As training the matrix factorization model, we can obtain user and movie embedded vectors, which represent some features about movies/users and relationships between them, with arbitrary dimensions. I use a 500-dimension vector to represent a movie/user. With TSNE to reduce dimension and K-means to classify the movies (about the original vectors) into 5 categories, I get the following results:

Figure 1. Visualization of Movie Embedding Layer through TSNE and K-means

The plot shows that the K-means categories might be underestimated, so the blue area is too big for us to learn information. I also count the percentage of genres appearing in each category (the following figure), it shows that the K-means categories can barely identify the genres either. The interesting thing here is that the trend in Category 2 is quite different from the others. I find that this Category is more latest movies than the other categories and that its genres are more acceptable by universals, e.g. Adventure, Action, Comedy, Sci-Fi.

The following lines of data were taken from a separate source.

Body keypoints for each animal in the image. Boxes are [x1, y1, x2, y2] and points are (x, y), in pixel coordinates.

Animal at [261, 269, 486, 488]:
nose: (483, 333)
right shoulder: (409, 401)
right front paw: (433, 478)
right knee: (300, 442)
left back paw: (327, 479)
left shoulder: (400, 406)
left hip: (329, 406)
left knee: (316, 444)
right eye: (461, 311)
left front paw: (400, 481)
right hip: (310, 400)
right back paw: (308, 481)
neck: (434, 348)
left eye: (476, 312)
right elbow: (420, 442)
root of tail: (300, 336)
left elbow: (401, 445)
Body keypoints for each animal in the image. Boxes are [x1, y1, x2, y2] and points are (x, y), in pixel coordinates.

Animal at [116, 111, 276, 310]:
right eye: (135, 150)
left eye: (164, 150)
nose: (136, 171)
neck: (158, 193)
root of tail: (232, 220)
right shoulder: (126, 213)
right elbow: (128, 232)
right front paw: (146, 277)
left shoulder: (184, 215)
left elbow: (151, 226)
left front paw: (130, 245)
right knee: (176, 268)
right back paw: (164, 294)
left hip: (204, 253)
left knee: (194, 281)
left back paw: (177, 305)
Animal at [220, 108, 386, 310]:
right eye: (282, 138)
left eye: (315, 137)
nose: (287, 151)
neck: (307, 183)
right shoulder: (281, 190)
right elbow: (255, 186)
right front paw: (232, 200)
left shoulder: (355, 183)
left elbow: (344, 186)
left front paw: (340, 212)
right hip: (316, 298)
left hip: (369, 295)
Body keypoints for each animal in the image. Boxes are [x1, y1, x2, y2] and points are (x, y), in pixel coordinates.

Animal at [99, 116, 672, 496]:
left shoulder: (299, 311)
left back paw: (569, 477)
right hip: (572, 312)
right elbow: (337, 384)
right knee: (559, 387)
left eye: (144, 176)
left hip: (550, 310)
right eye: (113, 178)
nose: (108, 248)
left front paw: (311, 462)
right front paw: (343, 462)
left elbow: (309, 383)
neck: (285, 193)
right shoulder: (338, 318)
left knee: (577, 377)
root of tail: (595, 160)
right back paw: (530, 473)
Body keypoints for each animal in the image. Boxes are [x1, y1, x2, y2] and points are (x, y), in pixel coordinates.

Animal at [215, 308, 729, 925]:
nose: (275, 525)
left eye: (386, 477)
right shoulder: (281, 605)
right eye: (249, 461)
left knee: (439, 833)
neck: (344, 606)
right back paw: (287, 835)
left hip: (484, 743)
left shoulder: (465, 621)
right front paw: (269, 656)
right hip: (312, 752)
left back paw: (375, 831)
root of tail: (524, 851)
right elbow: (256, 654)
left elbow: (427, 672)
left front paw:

Figure 2. Percentage of genres in each estimated category

Then I plot another scatter plot showing the number of rating people. I finally find the problem: some movies were rated by a few people (the gray area is the rating count lower than the others), so it is hard to learn its behaviors by the machine.

Figure 3. Rating Count of each Movie

After removing the movie which rating count less than 1000, the plot becomes:

Figure 4. K-means Estimated Categories This figure extracts the movies with higher rating counts and is labeled by their estimated Category number.

Figure 5. Number of Rating People This figure is labeled by its rating count. (Ranging > 1000)

Figure 6. Movie Ratings This figure is labeled by movies’ real ratings. (Ranging 0-5)

Figure 7. Movie Produced Year This figure is labeled by movies produced a year.

Analysis & Conclusion

We can infer some conclusions through these figures:

The movie embedding vectors can be plotted to show some information:
1. It shows the relationship between movies and their gradient.
2. In figure 5, the closer to bottom, a movie is more popular (more rating count).
3. In figure 6, the closer to the right-hand side, a movie is more recommend by people (higher rating).
4. In figure 7, the closer to the upper right corner, the movie is older but is it not obviously.
  (Note that the training process only uses user ID, movie ID, and their ratings).
The K-means categories can be interpreted as:
1. Category 0: the highest rating score ones and its main genres is Drama.
2. Category 2: the most popular ones (it may happen because the latest movies were rated by users more accessible to rating systems.), and its main genres are Adventure, Action, Comedy, Sci-Fi.
If we want to make a recommendation system, we can convert the movie/user/rating records into movie embedding vectors. The more similar between two movie vectors, the more possible that these two movies behave similar patterns to users. Additionally, we can search recommended movies by the number of ratings (In figure 5, the downside direction) and ratings (In figure 6, the right direction).

Future works

Analyzing users embedding layers as doing with movies embedding layers.
Using a rating timestamp to see that people watch movies in what order.
Finding out what kind of movies or what kind of users are more predictable.